La décision avait été prise dès le départ dans son cas. Il n'a jamais été dans la course. Cette rencontre devait leur permettre de mieux se connaître. Or, elle aurait dû au moins être suivie d'une seconde discussion au cours de laquelle il aurait pu exprimer à Bergevin sa vision du Canadien et ce qu'il entendait faire pour le relancer. Elle ne lui a jamais été proposée, ce qui a été un manque de respect assez évident à son endroit.

Ce n'est sûrement pas un coup de fil de Rick Dudley qui peut être considéré comme une marque d'intérêt du Canadien. Roy n'en avait rien à cirer de Dudley. Les autres candidats non plus, d'ailleurs. Un jour, quand il dirigera une équipe dans cette ligue, Roy voudra se rapporter à une seule personne : son directeur général. À Calgary, pensez-vous un seul instant que Bob Hartley laissera un subalterne se glisser entre Jay Feaster et lui?

L'intérêt de Roy pour le poste d'entraîneur du Canadien ne datait pas d'hier. Il n'a jamais été vraiment pressé de l'obtenir parce qu'il voulait d'abord faire ses classes. Les Remparts constituaient une merveilleuse école pour lui. Cette fois, cependant, il se sentait prêt.

Un étonnant son de cloche

J'ai encore en mémoire la répartie de Jonathan Roy quand on lui avait demandé, il y a exactement trois ans, dans le cadre d'une entrevue radiophonique, s'il croyait que son père était prêt pour diriger une formation de la Ligue nationale.

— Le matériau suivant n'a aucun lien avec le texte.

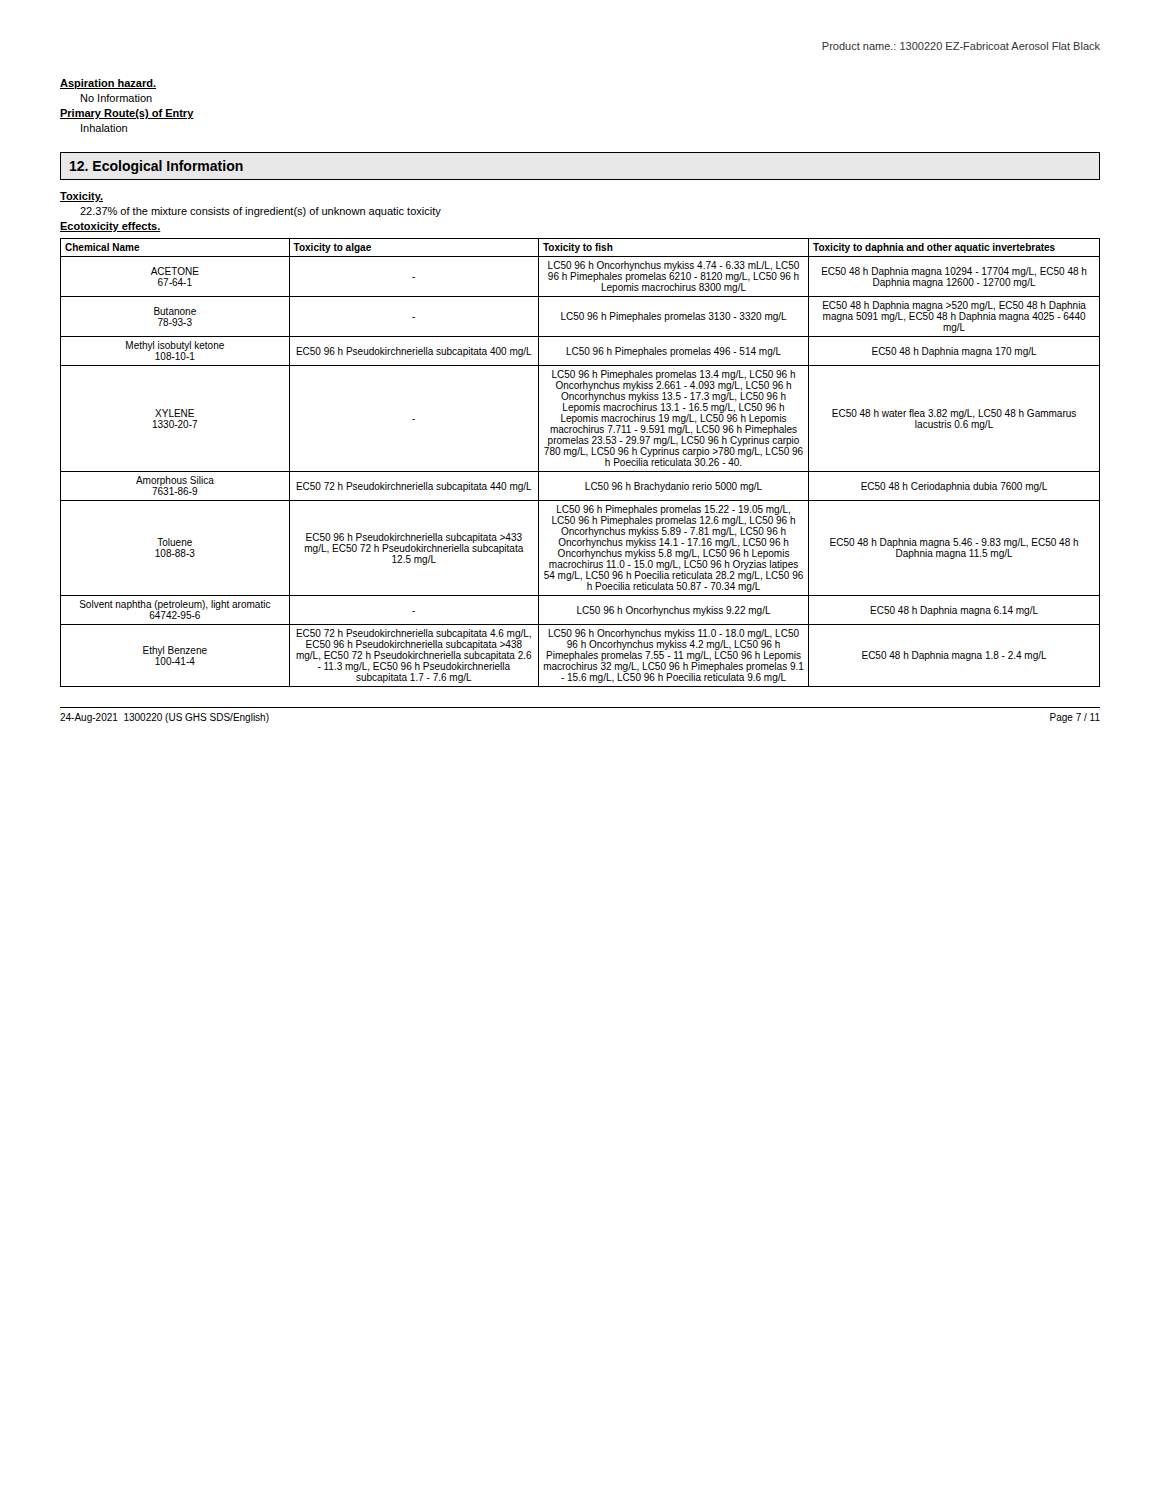Product name.: 1300220 EZ-Fabricoat Aerosol Flat Black
Aspiration hazard.
No Information
Primary Route(s) of Entry
Inhalation
12. Ecological Information
Toxicity.
22.37% of the mixture consists of ingredient(s) of unknown aquatic toxicity
Ecotoxicity effects.
| Chemical Name | Toxicity to algae | Toxicity to fish | Toxicity to daphnia and other aquatic invertebrates |
| --- | --- | --- | --- |
| ACETONE 67-64-1 | - | LC50 96 h Oncorhynchus mykiss 4.74 - 6.33 mL/L, LC50 96 h Pimephales promelas 6210 - 8120 mg/L, LC50 96 h Lepomis macrochirus 8300 mg/L | EC50 48 h Daphnia magna 10294 - 17704 mg/L, EC50 48 h Daphnia magna 12600 - 12700 mg/L |
| Butanone 78-93-3 | - | LC50 96 h Pimephales promelas 3130 - 3320 mg/L | EC50 48 h Daphnia magna >520 mg/L, EC50 48 h Daphnia magna 5091 mg/L, EC50 48 h Daphnia magna 4025 - 6440 mg/L |
| Methyl isobutyl ketone 108-10-1 | EC50 96 h Pseudokirchneriella subcapitata 400 mg/L | LC50 96 h Pimephales promelas 496 - 514 mg/L | EC50 48 h Daphnia magna 170 mg/L |
| XYLENE 1330-20-7 | - | LC50 96 h Pimephales promelas 13.4 mg/L, LC50 96 h Oncorhynchus mykiss 2.661 - 4.093 mg/L, LC50 96 h Oncorhynchus mykiss 13.5 - 17.3 mg/L, LC50 96 h Lepomis macrochirus 13.1 - 16.5 mg/L, LC50 96 h Lepomis macrochirus 19 mg/L, LC50 96 h Lepomis macrochirus 7.711 - 9.591 mg/L, LC50 96 h Pimephales promelas 23.53 - 29.97 mg/L, LC50 96 h Cyprinus carpio 780 mg/L, LC50 96 h Cyprinus carpio >780 mg/L, LC50 96 h Poecilia reticulata 30.26 - 40. | EC50 48 h water flea 3.82 mg/L, LC50 48 h Gammarus lacustris 0.6 mg/L |
| Amorphous Silica 7631-86-9 | EC50 72 h Pseudokirchneriella subcapitata 440 mg/L | LC50 96 h Brachydanio rerio 5000 mg/L | EC50 48 h Ceriodaphnia dubia 7600 mg/L |
| Toluene 108-88-3 | EC50 96 h Pseudokirchneriella subcapitata >433 mg/L, EC50 72 h Pseudokirchneriella subcapitata 12.5 mg/L | LC50 96 h Pimephales promelas 15.22 - 19.05 mg/L, LC50 96 h Pimephales promelas 12.6 mg/L, LC50 96 h Oncorhynchus mykiss 5.89 - 7.81 mg/L, LC50 96 h Oncorhynchus mykiss 14.1 - 17.16 mg/L, LC50 96 h Oncorhynchus mykiss 5.8 mg/L, LC50 96 h Lepomis macrochirus 11.0 - 15.0 mg/L, LC50 96 h Oryzias latipes 54 mg/L, LC50 96 h Poecilia reticulata 28.2 mg/L, LC50 96 h Poecilia reticulata 50.87 - 70.34 mg/L | EC50 48 h Daphnia magna 5.46 - 9.83 mg/L, EC50 48 h Daphnia magna 11.5 mg/L |
| Solvent naphtha (petroleum), light aromatic 64742-95-6 | - | LC50 96 h Oncorhynchus mykiss 9.22 mg/L | EC50 48 h Daphnia magna 6.14 mg/L |
| Ethyl Benzene 100-41-4 | EC50 72 h Pseudokirchneriella subcapitata 4.6 mg/L, EC50 96 h Pseudokirchneriella subcapitata >438 mg/L, EC50 72 h Pseudokirchneriella subcapitata 2.6 - 11.3 mg/L, EC50 96 h Pseudokirchneriella subcapitata 1.7 - 7.6 mg/L | LC50 96 h Oncorhynchus mykiss 11.0 - 18.0 mg/L, LC50 96 h Oncorhynchus mykiss 4.2 mg/L, LC50 96 h Pimephales promelas 7.55 - 11 mg/L, LC50 96 h Lepomis macrochirus 32 mg/L, LC50 96 h Pimephales promelas 9.1 - 15.6 mg/L, LC50 96 h Poecilia reticulata 9.6 mg/L | EC50 48 h Daphnia magna 1.8 - 2.4 mg/L |
24-Aug-2021 1300220 (US GHS SDS/English) Page 7 / 11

Il avait répliqué qu'il était l'homme tout désigné pour diriger le Canadien. S'il y avait quelqu'un capable de rapatrier la coupe Stanley à Montréal, c'était lui. Il n'avait pas répondu directement à la question qui ne concernait que la Ligue nationale. Il n'avait parlé que du Canadien.

Sa réponse avait été si instantanée qu'il semblait assez évident qu'il avait levé le voile sans le vouloir sur des remarques entendues à la maison. Il n'avait probablement fait que répéter ce qu'il avait entendu autour de la table familiale.

Deux organisations intéressaient Roy. L'Avalanche a récemment renouvelé le contrat de Joe Sacco qui reste un coach obscur dans la Ligue nationale et le Canadien vient de lever le nez sur lui. À Québec, reste à savoir s'il se laissera tenté un jour par la possibilité de diriger une autre équipe que les Remparts.

Natif de Sainte-Foy, il est un personnage plus grand que nature dans la région de Québec où il a d'ailleurs été élu personnalité de l'année, il y a quelques années. Je doute qu'il soit intéressé à se faire marteler par la critique et éventuellement à se faire congédier dans son propre milieu.

Pour le moment, peu importe ce qu'il affirme, il se remet d'une douche froide. Il a peut-être le sentiment d'avoir été renié par une organisation à laquelle il avait déjà beaucoup donné. On a dit que Bergevin était allé le rencontrer en Floride. Nuance, le nouveau directeur général s'était rendu là-bas pour avoir un entretien avec Michel Therrien. Comme Roy était déjà là, il a fait d'une pierre deux coups.

Le Canadien n'était pas obligé d'arrêter son choix sur lui, mais il aurait dû avoir la délicatesse de le traiter comme un des grands dans l'histoire de l'équipe. Or, Roy a reçu moins de considération que Therrien, Hartley et Marc Crawford.

Il n'y a pas de quoi se réjouir pour lui.